Give the lines below as a JSON list of strings, one string per line, leaving out any blank lines.

Start

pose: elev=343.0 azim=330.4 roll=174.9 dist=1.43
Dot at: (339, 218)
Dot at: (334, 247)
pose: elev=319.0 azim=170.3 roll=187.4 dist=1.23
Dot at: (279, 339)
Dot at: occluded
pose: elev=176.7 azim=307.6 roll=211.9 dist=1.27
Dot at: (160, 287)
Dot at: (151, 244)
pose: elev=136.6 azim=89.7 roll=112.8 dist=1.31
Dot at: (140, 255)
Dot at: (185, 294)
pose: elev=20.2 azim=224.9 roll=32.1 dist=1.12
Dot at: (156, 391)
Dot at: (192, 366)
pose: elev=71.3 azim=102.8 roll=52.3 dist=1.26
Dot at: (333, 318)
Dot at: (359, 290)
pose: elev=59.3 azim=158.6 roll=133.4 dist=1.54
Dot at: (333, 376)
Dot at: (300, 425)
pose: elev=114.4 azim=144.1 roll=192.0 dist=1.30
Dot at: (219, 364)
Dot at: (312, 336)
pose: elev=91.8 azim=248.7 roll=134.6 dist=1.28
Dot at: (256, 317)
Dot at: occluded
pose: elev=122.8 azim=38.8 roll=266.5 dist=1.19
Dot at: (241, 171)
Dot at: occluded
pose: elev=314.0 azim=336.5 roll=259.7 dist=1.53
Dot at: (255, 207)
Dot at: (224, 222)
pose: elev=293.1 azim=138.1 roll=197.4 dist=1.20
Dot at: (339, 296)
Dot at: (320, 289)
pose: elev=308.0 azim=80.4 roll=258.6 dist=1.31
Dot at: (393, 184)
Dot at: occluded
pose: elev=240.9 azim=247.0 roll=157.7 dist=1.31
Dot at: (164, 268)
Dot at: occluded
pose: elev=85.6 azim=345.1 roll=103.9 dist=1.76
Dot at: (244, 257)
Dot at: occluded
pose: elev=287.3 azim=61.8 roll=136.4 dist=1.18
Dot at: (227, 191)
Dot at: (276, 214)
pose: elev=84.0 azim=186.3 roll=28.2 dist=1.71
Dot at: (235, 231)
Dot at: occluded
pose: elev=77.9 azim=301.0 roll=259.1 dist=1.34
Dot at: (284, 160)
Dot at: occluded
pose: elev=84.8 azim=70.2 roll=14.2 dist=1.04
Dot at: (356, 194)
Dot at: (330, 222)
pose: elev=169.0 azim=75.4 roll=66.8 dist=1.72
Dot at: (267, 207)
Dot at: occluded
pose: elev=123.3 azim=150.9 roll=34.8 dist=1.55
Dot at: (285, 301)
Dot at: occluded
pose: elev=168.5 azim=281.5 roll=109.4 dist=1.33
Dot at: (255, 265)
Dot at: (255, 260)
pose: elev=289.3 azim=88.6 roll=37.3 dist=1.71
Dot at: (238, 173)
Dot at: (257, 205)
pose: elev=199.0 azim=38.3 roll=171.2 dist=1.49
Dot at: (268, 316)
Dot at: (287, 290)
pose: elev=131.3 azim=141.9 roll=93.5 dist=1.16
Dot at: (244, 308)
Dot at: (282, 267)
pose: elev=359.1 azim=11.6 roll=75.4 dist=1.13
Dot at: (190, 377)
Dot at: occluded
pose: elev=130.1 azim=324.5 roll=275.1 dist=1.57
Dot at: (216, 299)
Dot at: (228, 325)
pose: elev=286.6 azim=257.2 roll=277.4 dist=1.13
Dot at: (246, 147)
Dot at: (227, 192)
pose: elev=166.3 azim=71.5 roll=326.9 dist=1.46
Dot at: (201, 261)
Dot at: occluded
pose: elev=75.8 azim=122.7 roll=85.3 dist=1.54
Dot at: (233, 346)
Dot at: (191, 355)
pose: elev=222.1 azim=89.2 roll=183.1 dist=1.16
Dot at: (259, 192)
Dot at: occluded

End

- _Output_:
[
  "pose: elev=343.0 azim=330.4 roll=174.9 dist=1.43",
  "Dot at: (339, 218)",
  "Dot at: (334, 247)",
  "pose: elev=319.0 azim=170.3 roll=187.4 dist=1.23",
  "Dot at: (279, 339)",
  "Dot at: occluded",
  "pose: elev=176.7 azim=307.6 roll=211.9 dist=1.27",
  "Dot at: (160, 287)",
  "Dot at: (151, 244)",
  "pose: elev=136.6 azim=89.7 roll=112.8 dist=1.31",
  "Dot at: (140, 255)",
  "Dot at: (185, 294)",
  "pose: elev=20.2 azim=224.9 roll=32.1 dist=1.12",
  "Dot at: (156, 391)",
  "Dot at: (192, 366)",
  "pose: elev=71.3 azim=102.8 roll=52.3 dist=1.26",
  "Dot at: (333, 318)",
  "Dot at: (359, 290)",
  "pose: elev=59.3 azim=158.6 roll=133.4 dist=1.54",
  "Dot at: (333, 376)",
  "Dot at: (300, 425)",
  "pose: elev=114.4 azim=144.1 roll=192.0 dist=1.30",
  "Dot at: (219, 364)",
  "Dot at: (312, 336)",
  "pose: elev=91.8 azim=248.7 roll=134.6 dist=1.28",
  "Dot at: (256, 317)",
  "Dot at: occluded",
  "pose: elev=122.8 azim=38.8 roll=266.5 dist=1.19",
  "Dot at: (241, 171)",
  "Dot at: occluded",
  "pose: elev=314.0 azim=336.5 roll=259.7 dist=1.53",
  "Dot at: (255, 207)",
  "Dot at: (224, 222)",
  "pose: elev=293.1 azim=138.1 roll=197.4 dist=1.20",
  "Dot at: (339, 296)",
  "Dot at: (320, 289)",
  "pose: elev=308.0 azim=80.4 roll=258.6 dist=1.31",
  "Dot at: (393, 184)",
  "Dot at: occluded",
  "pose: elev=240.9 azim=247.0 roll=157.7 dist=1.31",
  "Dot at: (164, 268)",
  "Dot at: occluded",
  "pose: elev=85.6 azim=345.1 roll=103.9 dist=1.76",
  "Dot at: (244, 257)",
  "Dot at: occluded",
  "pose: elev=287.3 azim=61.8 roll=136.4 dist=1.18",
  "Dot at: (227, 191)",
  "Dot at: (276, 214)",
  "pose: elev=84.0 azim=186.3 roll=28.2 dist=1.71",
  "Dot at: (235, 231)",
  "Dot at: occluded",
  "pose: elev=77.9 azim=301.0 roll=259.1 dist=1.34",
  "Dot at: (284, 160)",
  "Dot at: occluded",
  "pose: elev=84.8 azim=70.2 roll=14.2 dist=1.04",
  "Dot at: (356, 194)",
  "Dot at: (330, 222)",
  "pose: elev=169.0 azim=75.4 roll=66.8 dist=1.72",
  "Dot at: (267, 207)",
  "Dot at: occluded",
  "pose: elev=123.3 azim=150.9 roll=34.8 dist=1.55",
  "Dot at: (285, 301)",
  "Dot at: occluded",
  "pose: elev=168.5 azim=281.5 roll=109.4 dist=1.33",
  "Dot at: (255, 265)",
  "Dot at: (255, 260)",
  "pose: elev=289.3 azim=88.6 roll=37.3 dist=1.71",
  "Dot at: (238, 173)",
  "Dot at: (257, 205)",
  "pose: elev=199.0 azim=38.3 roll=171.2 dist=1.49",
  "Dot at: (268, 316)",
  "Dot at: (287, 290)",
  "pose: elev=131.3 azim=141.9 roll=93.5 dist=1.16",
  "Dot at: (244, 308)",
  "Dot at: (282, 267)",
  "pose: elev=359.1 azim=11.6 roll=75.4 dist=1.13",
  "Dot at: (190, 377)",
  "Dot at: occluded",
  "pose: elev=130.1 azim=324.5 roll=275.1 dist=1.57",
  "Dot at: (216, 299)",
  "Dot at: (228, 325)",
  "pose: elev=286.6 azim=257.2 roll=277.4 dist=1.13",
  "Dot at: (246, 147)",
  "Dot at: (227, 192)",
  "pose: elev=166.3 azim=71.5 roll=326.9 dist=1.46",
  "Dot at: (201, 261)",
  "Dot at: occluded",
  "pose: elev=75.8 azim=122.7 roll=85.3 dist=1.54",
  "Dot at: (233, 346)",
  "Dot at: (191, 355)",
  "pose: elev=222.1 azim=89.2 roll=183.1 dist=1.16",
  "Dot at: (259, 192)",
  "Dot at: occluded"
]